Les arguments sont solides au même titre que la demande est légitime. Cependant l'élimination de cette pratique néfaste qu’est « le test de virginité » paraît pour le moins compliqué. Tout d’abord d’un point de vue symbolique : dans nos contrées, la virginité est sacralisée, considérée comme un fantasme. Déflorer une fille est le summum de la virilité masculine. Ensuite, la recrudescence des techniques visant à masquer un passé sexuel ne rassure guère les hommes d’aujourd’hui. D’ailleurs, il est assez affligeant de constater que l’union d’un homme et d’une femme au Maroc est souvent voire tout le temps précédée de fortes suspicions.
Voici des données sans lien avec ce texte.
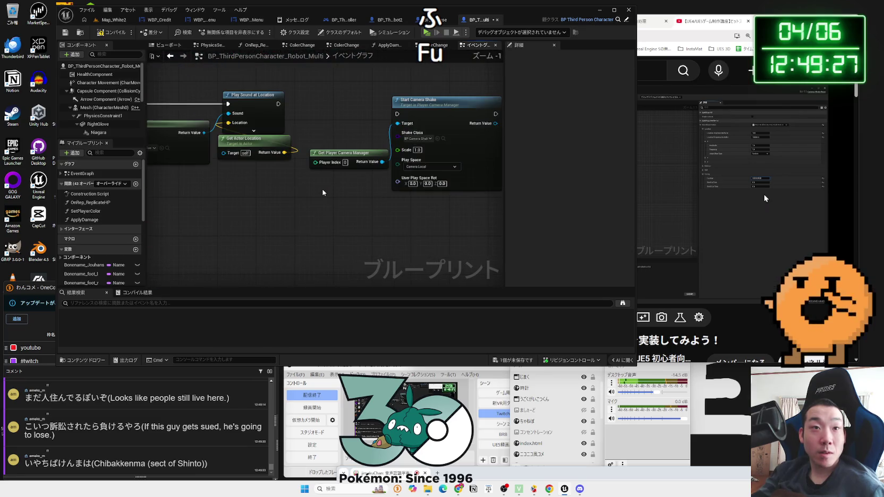
drag(422, 222, 422, 221)
drag(345, 153, 398, 142)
Cela plante le décor autant que le ton futur de la relation. En d’autres termes, pour un mariage construit sur des bases saines, il va falloir repasser.
En tout cas, pour l’OMS, l’ONU Droits de l’Homme et ONU Femmes, la solution est toute trouvée. Et c’est la princesse sud-africaine, Nothema Simelela, sous-directrice générale chargée de la santé de la famille, des femmes, des enfants et des adolescents, qui le dit : «Les professionnels de la santé peuvent être d'excellents agents de changement. Avec le soutien des systèmes de santé et des gouvernements, ils peuvent reconnaître que les «tests de virginité» n’ont aucune base médicale ou clinique et qu’ils doivent refuser d’appliquer cette pratique néfaste et éduquer le public à ce sujet. Ce faisant, ils respectent le serment d'Hippocrate de «ne pas faire de mal» et de protéger les droits fondamentaux des filles et des femmes à leur charge ».
Un beau programme qui risque malheureusement de s’opposer à des intérêts économiques. On se doute bien qu’il ne puisse guère faire le poids face aux deniers drainés aussi bien par le test de virginité que par les chirurgies réparatrices de l’hymen.